— Ah, pardieu ! voilà qui est flatteur pour moi ! mais permettez-moi de vous dire, M. le duc, que je suis certain de mon identité. Je suis l’Olonnais, aussi vrai que mon camarade Pitrians que vous connaissez bien aussi, montre en ce moment de riches marchandises à madame de la Torre et à sa noble fille.
— Mais comment êtes vous ici ? de quelle façon avez-vous réussi à vous introduire dans la Vera-Cruz ? quel motif vous y amène ?

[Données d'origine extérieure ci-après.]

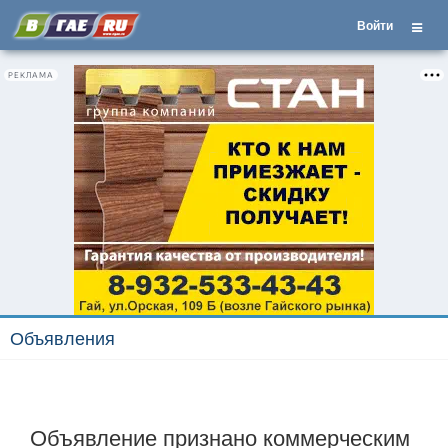
Войти
РЕКЛАМА
Объявления
Объявление признано коммерческим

— Voilà bien des questions à la fois, M. le duc ; cependant j’espère répondre à toutes, de façon à vous satisfaire.
— Parlez, mon ami, je vous en conjure ; bien que rien ne m’étonne de la part des frères de la Côte, il est évident pour moi, que pour tenter une expédition aussi audacieuse je dirai presque aussi folle, il faut que vous ayez eu des motifs bien graves.

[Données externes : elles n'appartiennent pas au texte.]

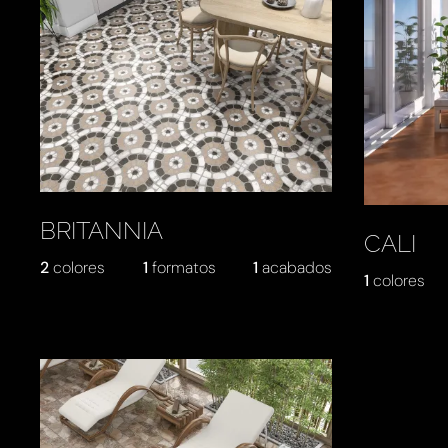
BRITANNIA
CALI
2
colores
1
formatos
1
acabados
1
colores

— En effet, monsieur le duc, mais vous vous êtes toujours montré notre ami ; nous autres flibustiers, vous le savez, nous conservons religieusement nos serments, et jamais nous n’oublions nos amis. À la suite d’une camisade exécutée contre une petite ville de Saint-Domingue, nommée San Juan de la Maguana, des papiers importants sont tombés entre les mains de mon matelot Vent-en-Panne ; ces papiers, paraît-il, ont pour vous une si grande valeur, que Vent-en-Panne et moi, nous n’avons pas hésité une seconde à vous les faire parvenir ; mais il fallait éviter qu’ils ne s’égarassent en route : ils devaient être remis à un homme sûr ; je me chargeai de cette mission délicate. Je ne vous ennuierai pas du récit fastidieux des moyens que j’ai employés pour arriver jusqu’à vous. Il vous suffira, M. le duc, de savoir que j’ai réussi, puisque me voilà.
— Et ces papiers, vous les avez ? demanda le duc avec anxiété.
— Depuis que mon matelot me les a remis, monsieur, ils ne m’ont pas quitté : les voici.
Il retira alors de la poche intérieure de son dolman un paquet soigneusement cacheté, et le remit au duc.